● EXERCISE INSTRUCTIONS
Please copy out the text lines of the listing below, swapping "distortion" for "lens distortion" wherever it occurs and keeping everything else unchanged. Leave the pictures out of your answer.

● AVAILABLE DATA
▬▬▬▬▬▬▬▬▬▬

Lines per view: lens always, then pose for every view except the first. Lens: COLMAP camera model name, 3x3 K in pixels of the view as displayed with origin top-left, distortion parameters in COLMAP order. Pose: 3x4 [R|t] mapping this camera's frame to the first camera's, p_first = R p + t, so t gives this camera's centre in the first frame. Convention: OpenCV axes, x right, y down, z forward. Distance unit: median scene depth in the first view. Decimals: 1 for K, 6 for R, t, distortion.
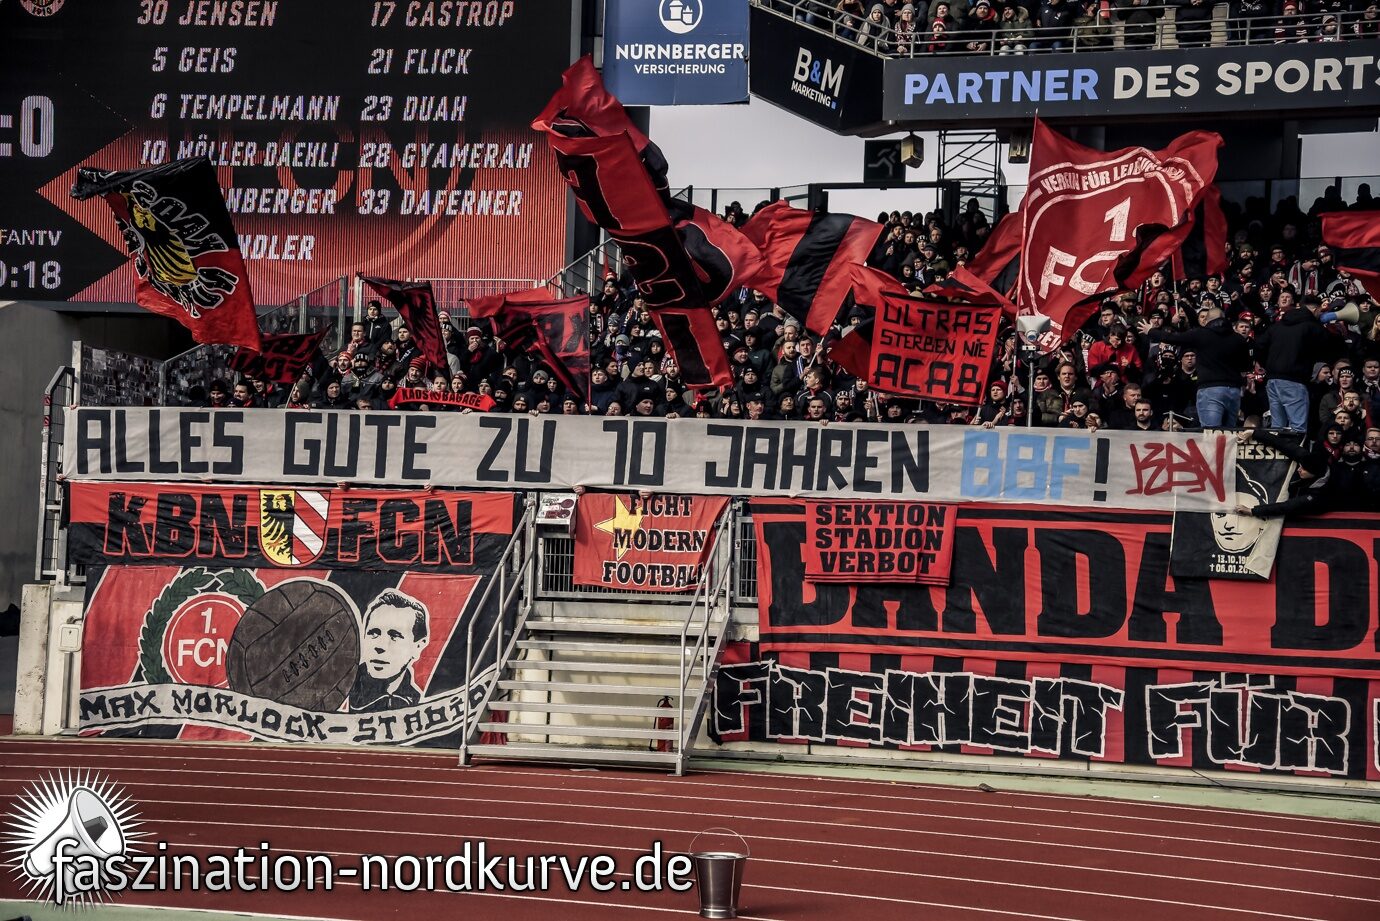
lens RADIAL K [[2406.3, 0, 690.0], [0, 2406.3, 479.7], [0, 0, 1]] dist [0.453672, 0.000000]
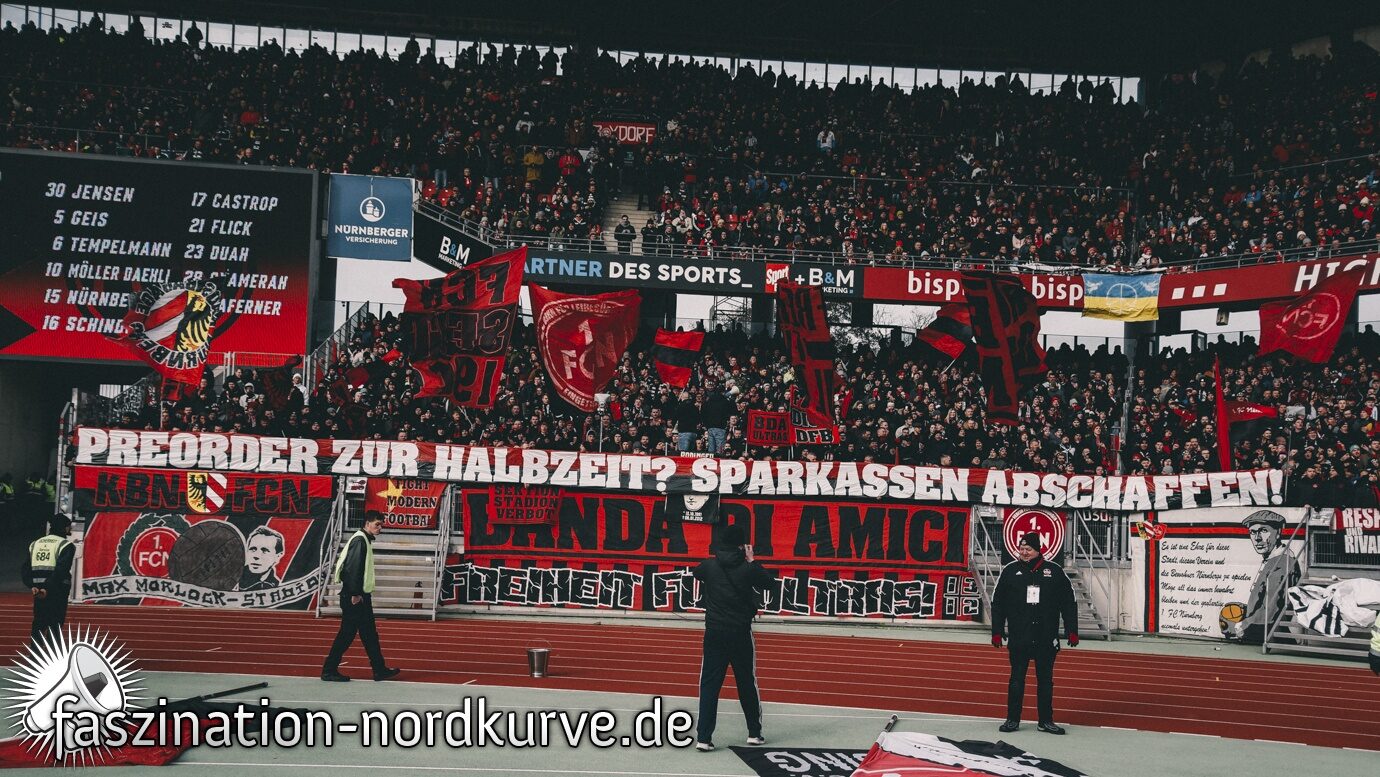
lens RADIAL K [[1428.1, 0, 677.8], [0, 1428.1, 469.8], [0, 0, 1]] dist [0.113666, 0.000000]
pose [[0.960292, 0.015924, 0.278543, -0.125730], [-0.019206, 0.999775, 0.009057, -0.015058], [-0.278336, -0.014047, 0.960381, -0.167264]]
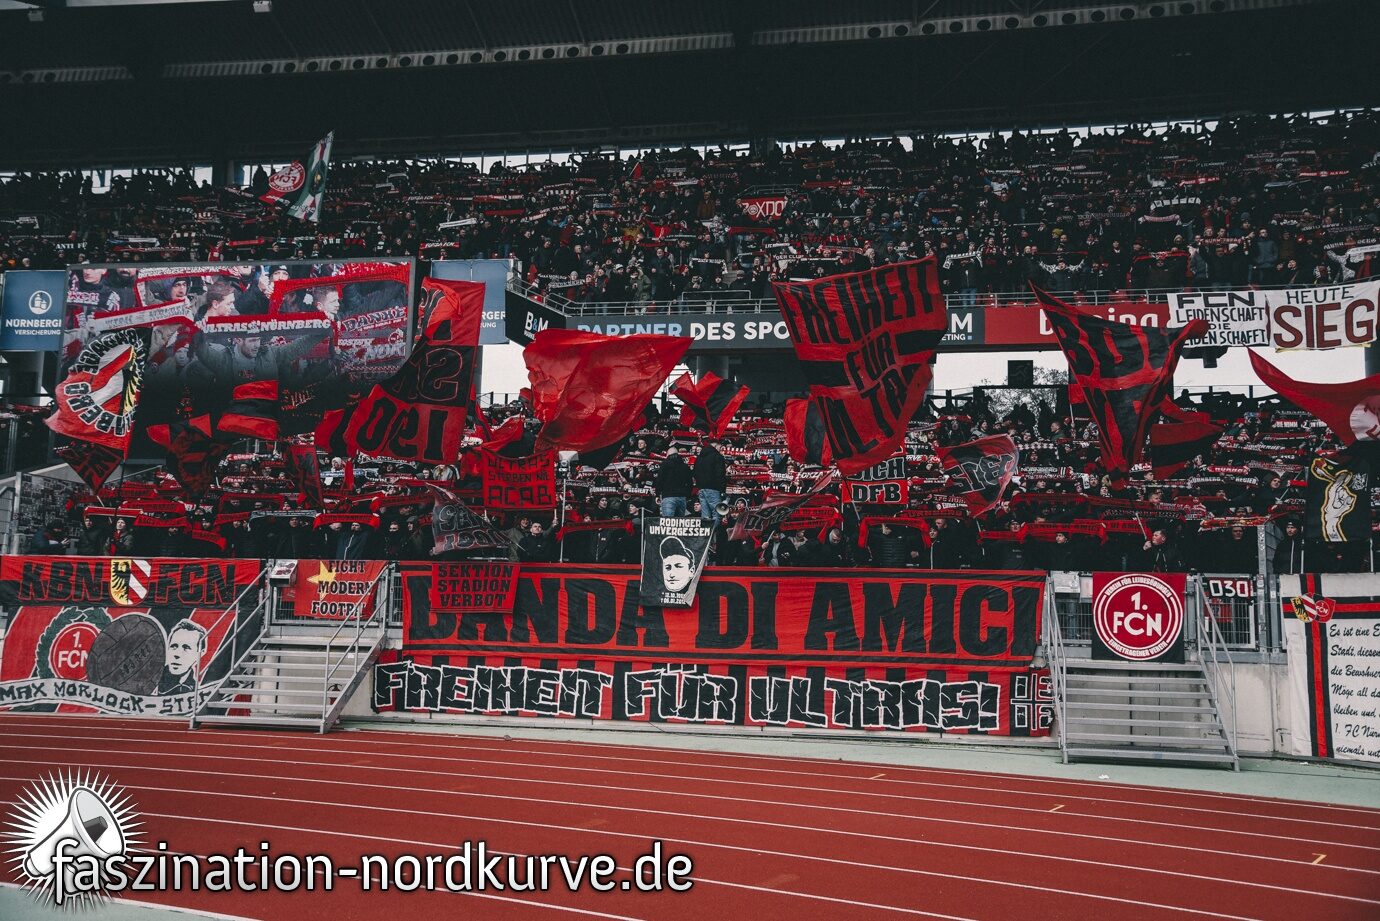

▬▬▬▬▬▬▬▬▬▬

● WRITTEN SOLUTION
Lines per view: lens always, then pose for every view except the first. Lens: COLMAP camera model name, 3x3 K in pixels of the view as displayed with origin top-left, lens distortion parameters in COLMAP order. Pose: 3x4 [R|t] mapping this camera's frame to the first camera's, p_first = R p + t, so t gives this camera's centre in the first frame. Convention: OpenCV axes, x right, y down, z forward. Distance unit: median scene depth in the first view. Decimals: 1 for K, 6 for R, t, lens distortion.
lens RADIAL K [[2406.3, 0, 690.0], [0, 2406.3, 479.7], [0, 0, 1]] dist [0.453672, 0.000000]
lens RADIAL K [[1428.1, 0, 677.8], [0, 1428.1, 469.8], [0, 0, 1]] dist [0.113666, 0.000000]
pose [[0.960292, 0.015924, 0.278543, -0.125730], [-0.019206, 0.999775, 0.009057, -0.015058], [-0.278336, -0.014047, 0.960381, -0.167264]]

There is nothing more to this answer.